About this exercise |
With the pictures left out, copy the listing below exactly.

Material shown |

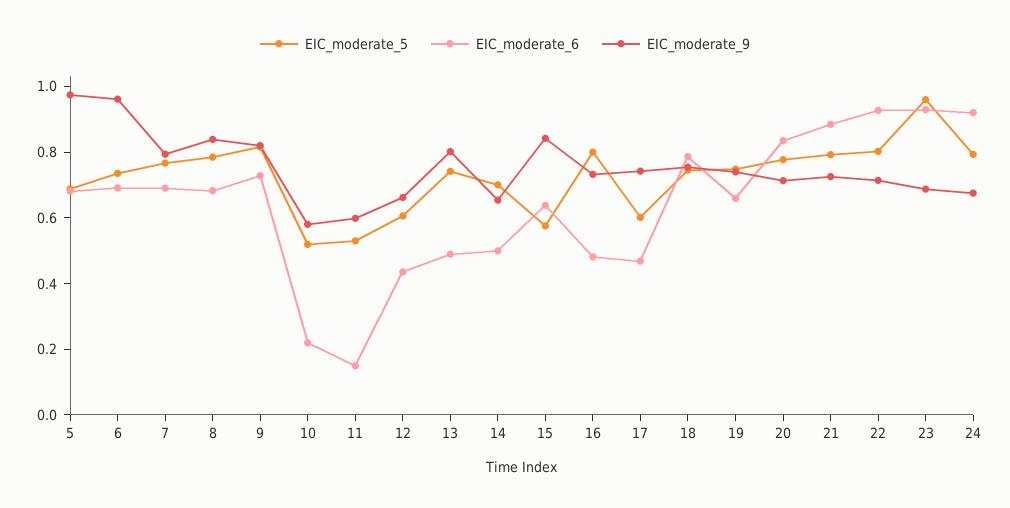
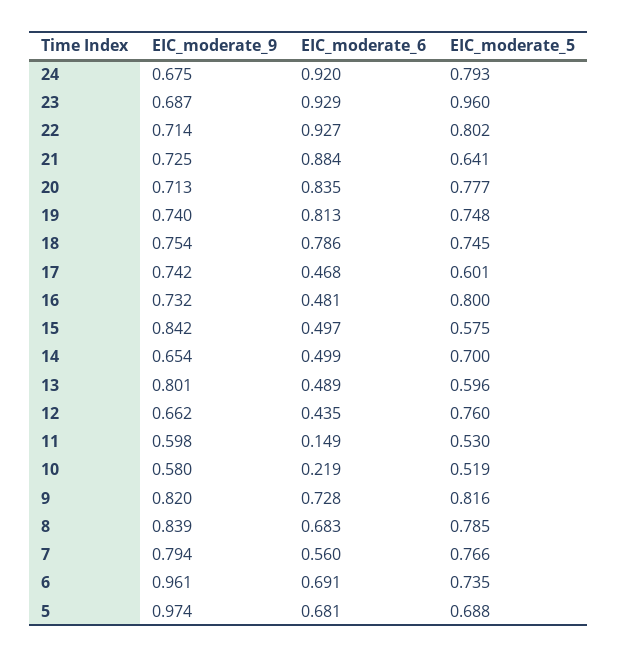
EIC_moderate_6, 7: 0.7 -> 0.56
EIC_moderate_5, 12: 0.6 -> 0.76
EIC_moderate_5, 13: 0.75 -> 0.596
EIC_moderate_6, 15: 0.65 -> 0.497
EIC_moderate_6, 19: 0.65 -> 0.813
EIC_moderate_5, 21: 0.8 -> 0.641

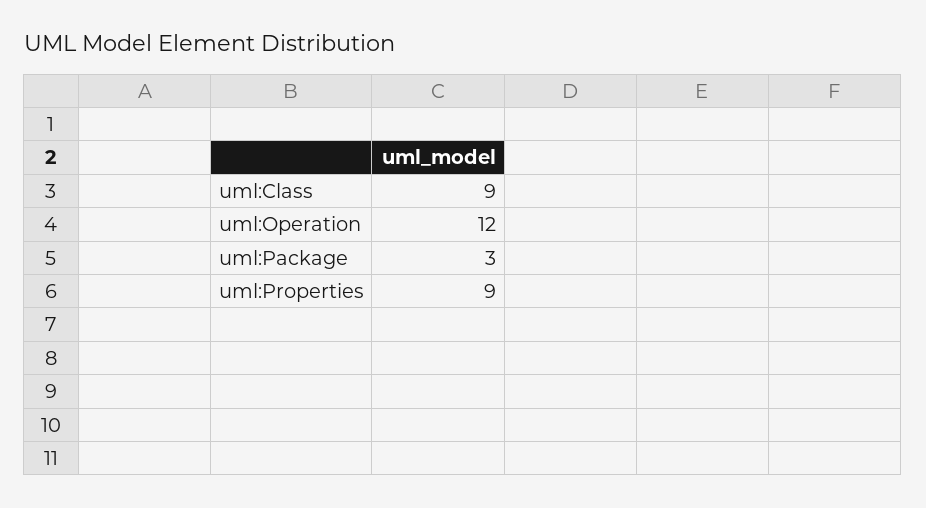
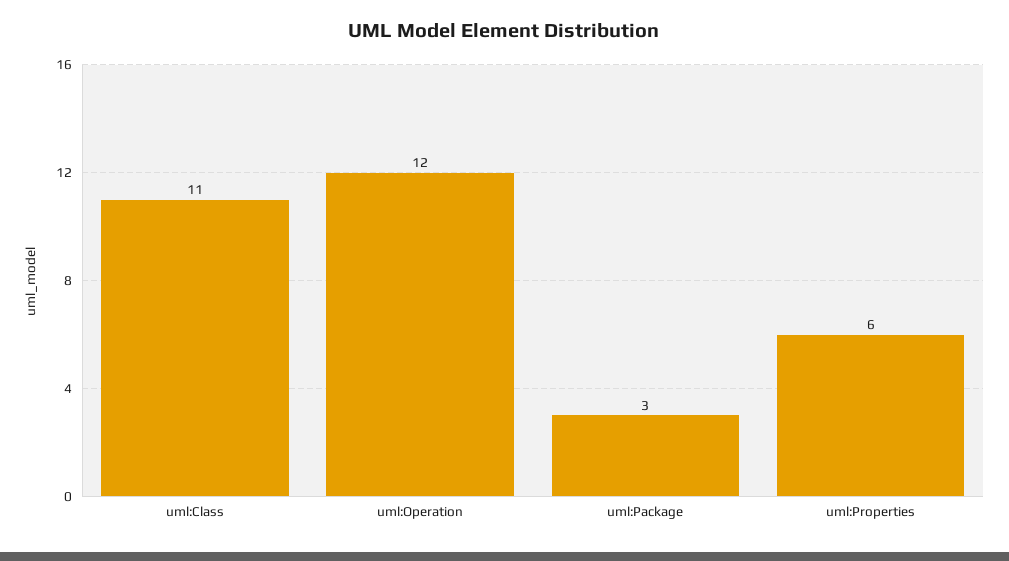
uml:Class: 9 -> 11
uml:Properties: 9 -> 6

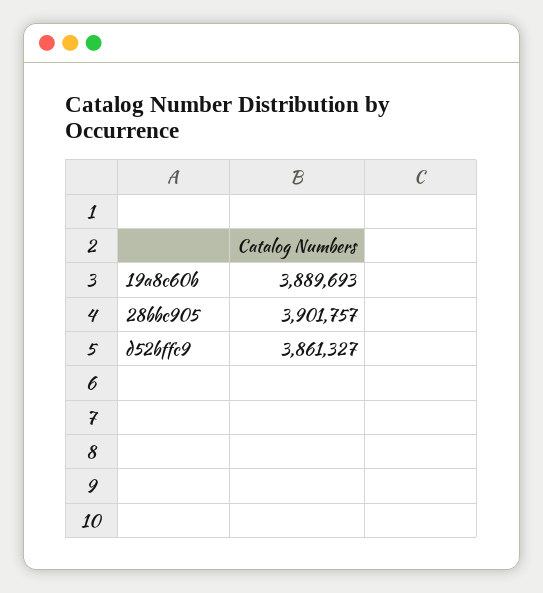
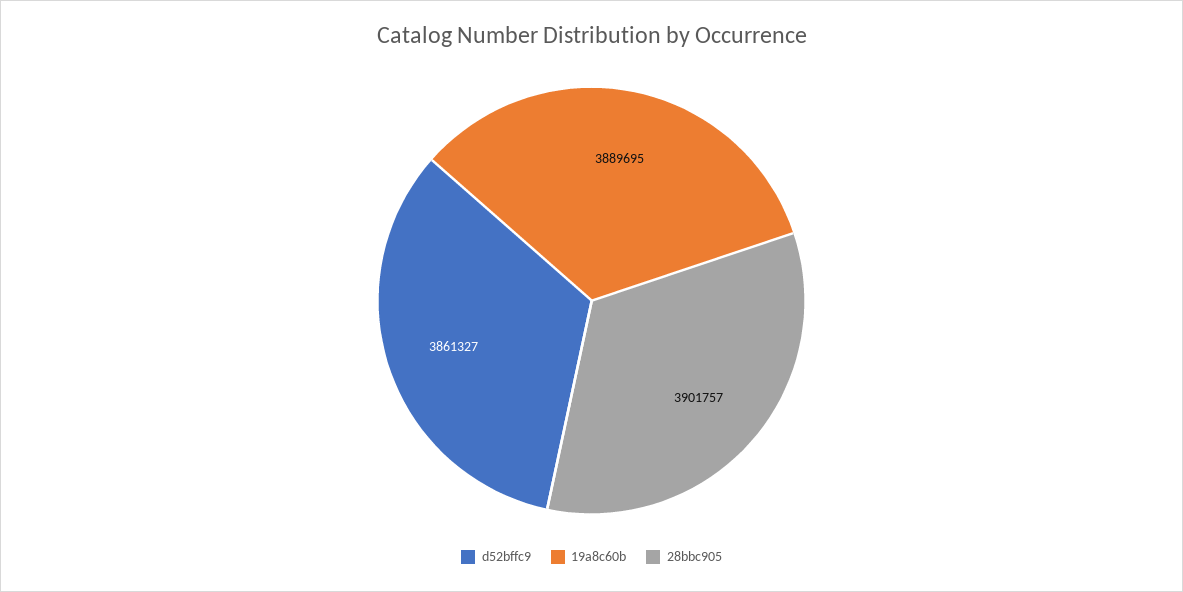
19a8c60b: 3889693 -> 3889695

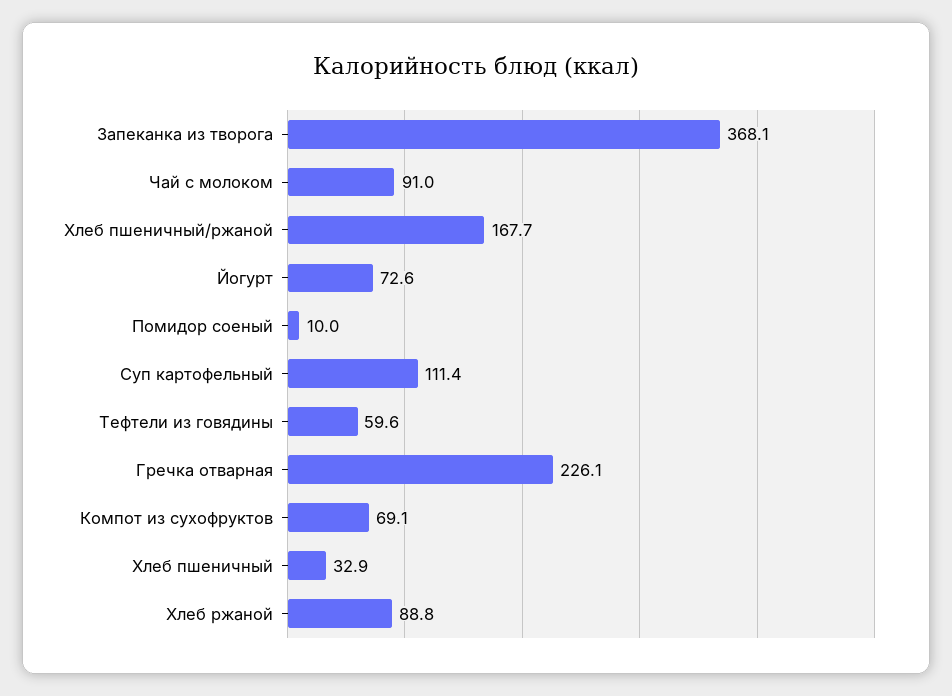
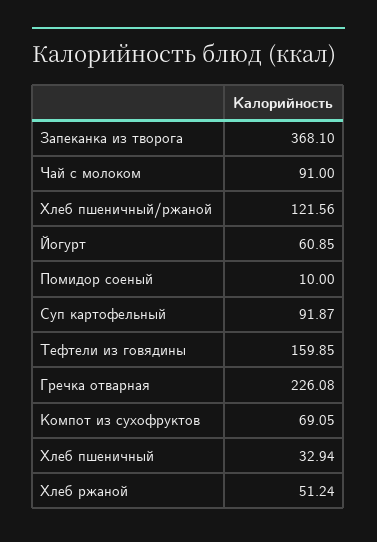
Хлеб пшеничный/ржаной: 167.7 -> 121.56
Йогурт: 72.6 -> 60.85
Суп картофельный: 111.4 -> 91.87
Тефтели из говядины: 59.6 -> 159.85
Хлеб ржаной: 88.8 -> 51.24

Task response |
EIC_moderate_6, 7: 0.7 -> 0.56
EIC_moderate_5, 12: 0.6 -> 0.76
EIC_moderate_5, 13: 0.75 -> 0.596
EIC_moderate_6, 15: 0.65 -> 0.497
EIC_moderate_6, 19: 0.65 -> 0.813
EIC_moderate_5, 21: 0.8 -> 0.641

uml:Class: 9 -> 11
uml:Properties: 9 -> 6

19a8c60b: 3889693 -> 3889695

Хлеб пшеничный/ржаной: 167.7 -> 121.56
Йогурт: 72.6 -> 60.85
Суп картофельный: 111.4 -> 91.87
Тефтели из говядины: 59.6 -> 159.85
Хлеб ржаной: 88.8 -> 51.24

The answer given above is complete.